Selected extract

※

Antiplatelet therapy
Platelet activation and subsequent aggregation play a dominant role in the propagation of arterial thrombosis and consequently are the key therapeutic targets in the management of ACS. New adenosine diphosphate (ADP) receptor blockers prasugrel and ticagrelor have a more rapid onset of action and greater potency and have been proven superior to clopidogrel in large outcome trials.
In the TRITON-TIMI 38 trial, [9] prasugrel (60 mg loading dose followed by 10 mg) was compared to clopidogrel (300 mg loading dose and then 75 mg daily) in clopidogrel naive patients undergoing percutaneous coronary angioplasty (PCI). The composite primary endpoint (cardiovascular death, non-fatal MI, or stroke) occurred in 11.2% of clopidogrel-treated patients and in 9.3% of prasugrel treated patients (hazard ratio (HR) 0.82; 95% confidence interval (CI) 0.73-0.93; P = 0.002), mostly driven by a significant risk reduction for MI. In the whole cohort, the rate of definite or probable stent thrombosis (as defined by the academic research consortium (ARC)) was significantly reduced in the prasugrel group compared to the clopidogrel group (1.1% vs. 2.4%, respectively; HR 0.48; 95% CI 0.36-0.64; P = 0.001). Prasugrel is contraindicated in patients with prior stroke/transient ischaemic attack. Its use is generally not recommended in patients aged ≥75 years or in patients with lower body weight (<60 kg) as it was not associated with net clinical benefit in these subsets.

※

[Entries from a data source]

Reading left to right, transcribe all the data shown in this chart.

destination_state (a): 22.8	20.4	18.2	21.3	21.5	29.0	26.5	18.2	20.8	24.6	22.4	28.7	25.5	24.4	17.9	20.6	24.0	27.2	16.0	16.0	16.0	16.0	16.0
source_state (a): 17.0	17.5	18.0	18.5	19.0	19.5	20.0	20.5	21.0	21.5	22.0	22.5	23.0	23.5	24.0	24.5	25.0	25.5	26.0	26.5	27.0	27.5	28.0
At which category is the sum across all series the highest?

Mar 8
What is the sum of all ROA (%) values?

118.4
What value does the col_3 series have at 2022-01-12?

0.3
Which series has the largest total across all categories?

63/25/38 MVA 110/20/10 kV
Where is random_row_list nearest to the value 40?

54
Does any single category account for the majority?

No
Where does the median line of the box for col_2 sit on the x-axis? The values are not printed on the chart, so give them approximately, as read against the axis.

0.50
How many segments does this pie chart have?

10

※

Required work
a - Please list every drug named in the antiplatelet therapy passage.
b - According to the antiplatelet therapy passage, what percentage of clopidogrel-treated patients in TRITON-TIMI 38 reached the composite primary endpoint?
c - Carry on writing the antiplatelet therapy passage from the point where it stops.
You will not need the entries.

Responses
a - Prasugrel, ticagrelor, clopidogrel

b - 11.2%

c -
In the PLATelet inhibition and patient Outcomes (PLATO) trial, [10] ticagrelor reduced the composite primary endpoint (cardiovascular death, non-fatal MI, or stroke) and also reduced cardiovascular mortality in clopidogrel naive or pretreated patients with either ST segment elevation myocardial infarction
(STEMI) -(planned for primary PCI) or moderate-to-high risk NSTEMI (planned for either conservative or invasive management). Although there was no significant difference in overall PLATO defined major bleeding rates between the clopidogrel and ticagrelor groups, PLATO-defined and TIMI-defined major bleeding that was unrelated to coronary artery bypass grafting (CABG) surgery was increased with Ticagrelor. The new ESC 2012 guidelines for STEMI recommend prasugrel and ticagrelor as first line ADP receptor blockers. [11] Clopidogrel should be used preferably when prasugrel or ticagrelor are either not available or contraindicated.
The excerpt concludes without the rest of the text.